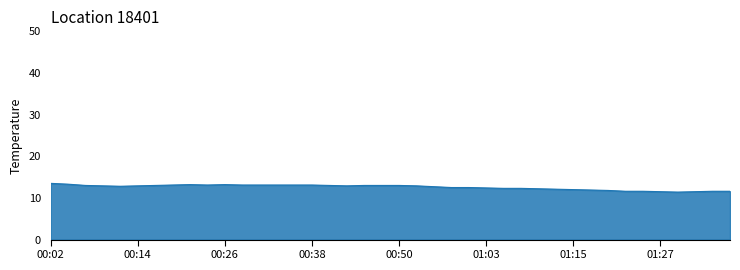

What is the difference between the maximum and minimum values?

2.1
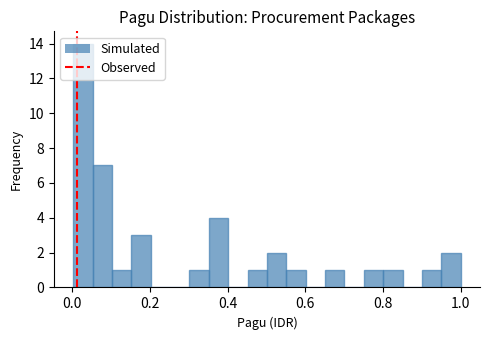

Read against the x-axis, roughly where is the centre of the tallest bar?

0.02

****************

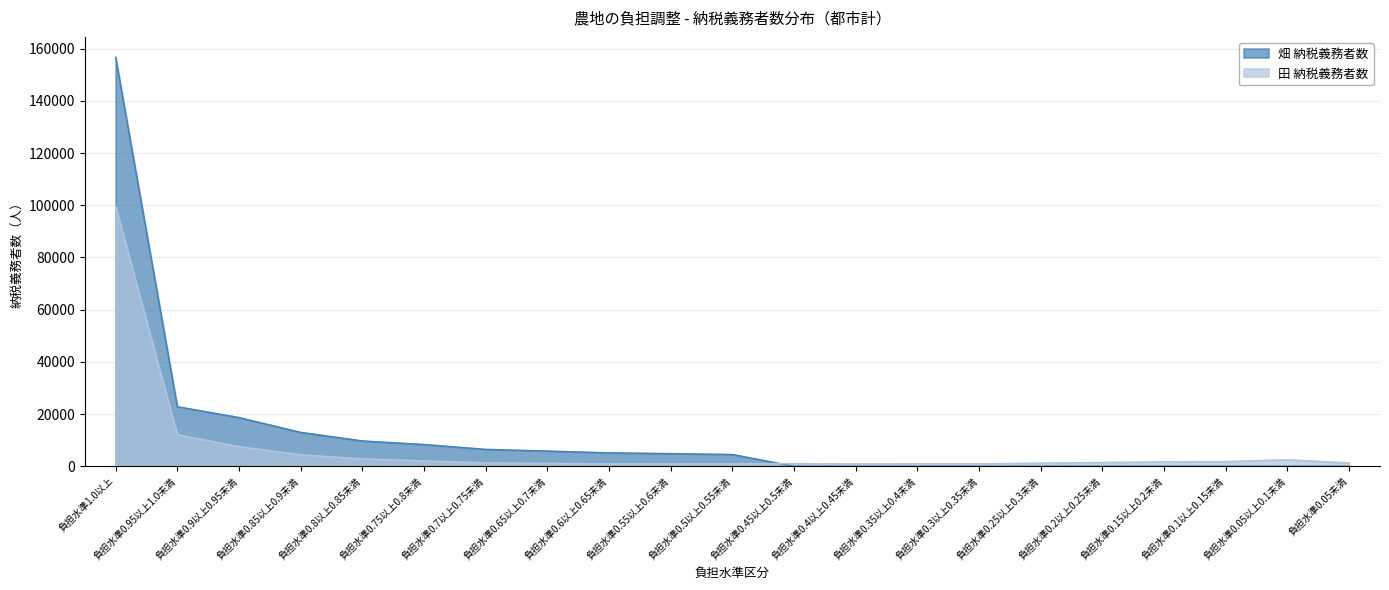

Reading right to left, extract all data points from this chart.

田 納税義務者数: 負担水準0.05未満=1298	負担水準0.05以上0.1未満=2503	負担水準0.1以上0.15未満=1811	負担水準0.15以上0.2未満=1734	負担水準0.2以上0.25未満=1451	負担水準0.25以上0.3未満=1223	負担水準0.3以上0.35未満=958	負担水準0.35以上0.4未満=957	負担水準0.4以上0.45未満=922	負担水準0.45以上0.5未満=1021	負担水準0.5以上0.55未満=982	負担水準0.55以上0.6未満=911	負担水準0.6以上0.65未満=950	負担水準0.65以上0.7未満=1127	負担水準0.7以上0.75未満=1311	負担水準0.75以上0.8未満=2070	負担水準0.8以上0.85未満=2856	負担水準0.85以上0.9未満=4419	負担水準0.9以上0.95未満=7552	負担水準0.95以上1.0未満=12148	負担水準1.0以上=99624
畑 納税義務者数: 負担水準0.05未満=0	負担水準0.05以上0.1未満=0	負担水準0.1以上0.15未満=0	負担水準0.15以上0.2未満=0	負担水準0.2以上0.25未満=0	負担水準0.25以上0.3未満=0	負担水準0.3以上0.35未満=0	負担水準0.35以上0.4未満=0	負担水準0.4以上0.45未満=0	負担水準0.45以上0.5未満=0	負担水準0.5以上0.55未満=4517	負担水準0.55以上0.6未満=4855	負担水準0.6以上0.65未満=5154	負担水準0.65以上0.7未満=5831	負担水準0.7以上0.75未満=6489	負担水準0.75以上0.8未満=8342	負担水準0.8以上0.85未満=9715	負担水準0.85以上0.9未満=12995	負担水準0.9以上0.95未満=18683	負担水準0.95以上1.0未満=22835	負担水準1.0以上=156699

****************

▸ **Required action**
Could you render the lines as a Markdown table with the columns Row and Line, starting with the line with "What is the" and going on through the line with "Read against the"? Skip blank lines and leave the pictures out.

▸ **Reply to the exercise**
| Row | Line |
|---|---|
| 1 | What is the difference between the maximum and minimum values? |
| 2 | 2.1 |
| 3 | Read against the x-axis, roughly where is the centre of the tallest bar? |